[Приведённый отрывок]
Переводили нас на три дня в холодную неустроенную камеру. В нашей морили клопов. Сказали, по моему заявлению. «Короли» — Феликс и компания — были недовольны. Им неудобно куда-то перебираться с хорошо насиженного места и толку, говорят, от дезинфекции нет: через пару дней клопы опять всюду. Чего ради переходить, мучиться в холодной камере? «Ты, профессор, зря заявления пишешь. Всю хату подводишь», — ворчали «короли». Отчасти они правы. Намаявшись три дня в отстойнике, вернулись в свою камеру. Острая вонь, кружится голова, резво выбегает навстречу первый клоп. Соскучился. Однако я спорил. «Короли» лежат ближе к окнам, там прохладнее, поэтому их меньше кусают. Если плохо дезинфицируют, надо добиваться, чтобы делали лучше. Надо снова жаловаться, не отдавать же клопам себя на съедение. Ведь есть камеры, где их нет, значит, и тут не должно быть. Если нарочно загоняют в холодные отстойники, чтоб не жаловались на клопов, то это издевательство. Следующий раз мы не пойдем туда, а потребуем нормальных условий. И кроме того, заявление мое относилось не к этой камере, а к 220-й. Тем не менее потребовали, чтобы впредь свои заявления я показывал хате. Внутренняя цензура. Отношения с Феликсом и «королями» портились.

Правая рука Феликса, Володя, тиранил всю камеру. То и дело кого-то пинает, щелкает, над кем-то потешается. Однажды положил на мой шконарь спичечную коробку с клопами. Вскакиваю, кричу в рожу:

— Это не шутка, это издевательство, убери сейчас же!

Он несколько оторопел, но коробку убрал. Матюкнулся для престижа:

— Такую-то мать, настроение испортил!

Пользуясь поддержкой Феликса, Володя наглел с каждым днем.

«Королями» здесь называют тех, кто ест за столом, остальные на нижних шконарях: кто сидя, кто на корточках с пола. К кормушке выстраивается длинная очередь. Короли не стоят, им подают. В первую очередь им, потом берет себе первая семья, вторая и так по ранжиру. Как-то я оказался у бачка и стал наполнять кружки кипятком на свою семью. Мне говорят: «Сначала на стол». — «Не маленькие, сами нальют». После обеда подходит от них Сережа-армян:

— Обижаешь, профессор, зачем плохие слова на нас говоришь? Сам сядешь за стол — тебе будут подавать, такой закон.

— Почему я должен тебя обслуживать? — отвечаю. — Кто хочет, пожалуйста, а я не хочу.

Вмешивается Володя с угрозой в голосе:

— За почему в тюрьме бьют по кочану. Делай что говорят и не спрашивай.
[/Приведённый отрывок]
## Условие задачи
Продолжите отрывок о жизни в тюремной камере, начав сразу после последней реплики Володи.
[Исходные данные]
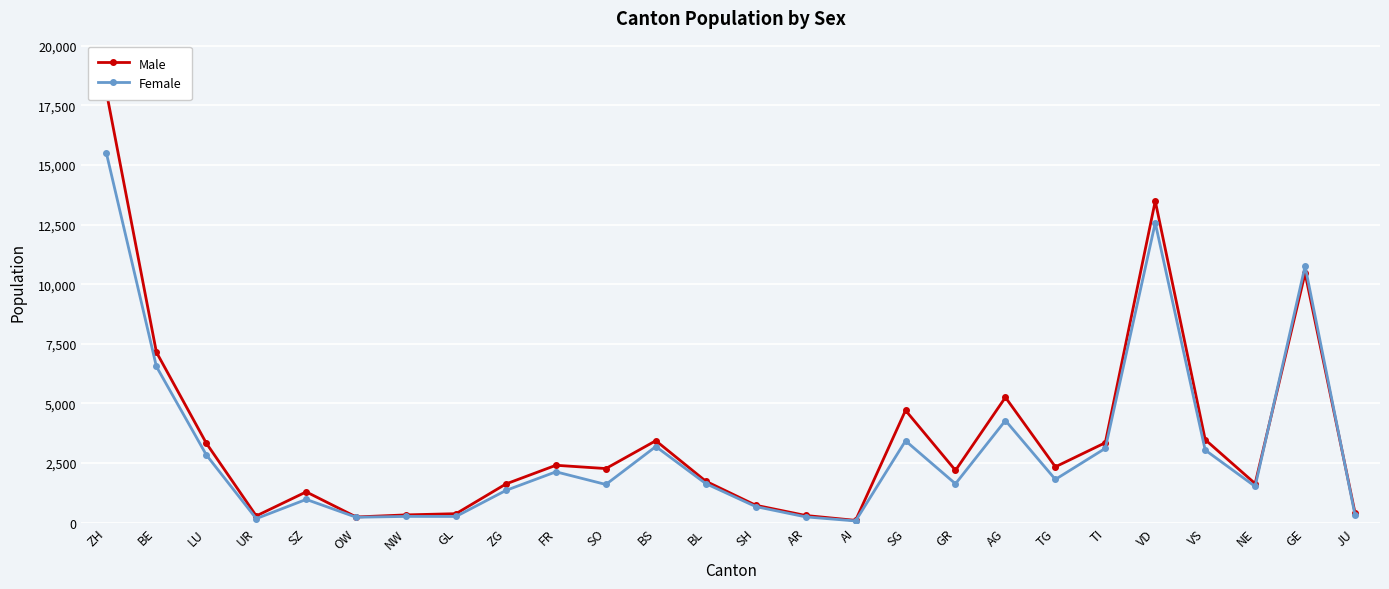

Between which two adjacent categories do Female and Male first intersect?

NE and GE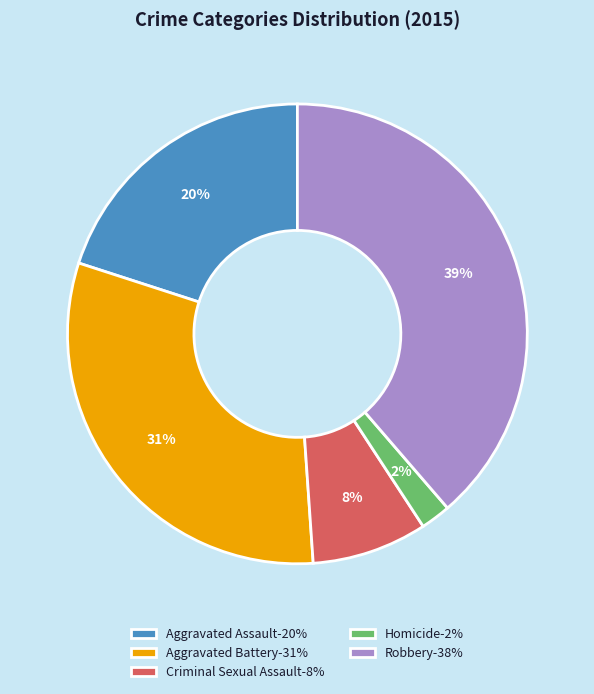

How many slices are in this pie chart?

5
[/Исходные данные]
## Полученный результат
Кому дачка приходит, сначала на стол. Подходит Феликс — берет, другой из них — берет. Володя загребает без зазрения совести. Остается лишь то, чего у них и без того полно. В нашей семье — дачка. У нас открыто не крохоборничали. Но садимся есть, и «Смоленск», хромой, хамовитый парень откуда-то из Смоленска, сам ни разу ничего не получавший, отрезает сыр, колбасу — дань королям. Я его останавливаю.

— Мне нервы дороже, — отбрехивается Смоленск и ковыляет к Володе. При этом, конечно, наушничает на меня. Рядом со мной лежит юркий дедуля — Миша. Небольшой росточком, звали его Пирожок. Говорит, отмахал пятнашку. Нынче слонялся по деревням, делал печки. Иногда ездит на могилу к матери под Москву. На Белорусском вокзале проверили документы — ни прописки, ни работы. После отсидки нигде не брали, устроился с трудом где-то в глуши на кирпичном заводе. Тяжело, да и на воле воли не видно. А больше нигде не берут, не прописывают. Сбежал он оттуда и вот залетел. По ночам на ухо шепчет мне:

— Беспредел. Таких королей в парашу кидают.

А им ни гугу. Наутро сам же им служит. Что за человек? Видно боялся. Все норовил без шуму уйти к строгачам или к особнякам — к своим.

Однажды заводят длинного, в летах.

— Куда я попал? Общак? Ошибка — мне в строгий надо.

Но делать нечего, кидает мешок на свободный шконарь. С крыла Феликса кричат ему:

— Убери сидор, там занято.

— Кем?

— Не твое дело. Ляжешь, где скажут.

— Я делаю правильно. Имел я ваши приказы.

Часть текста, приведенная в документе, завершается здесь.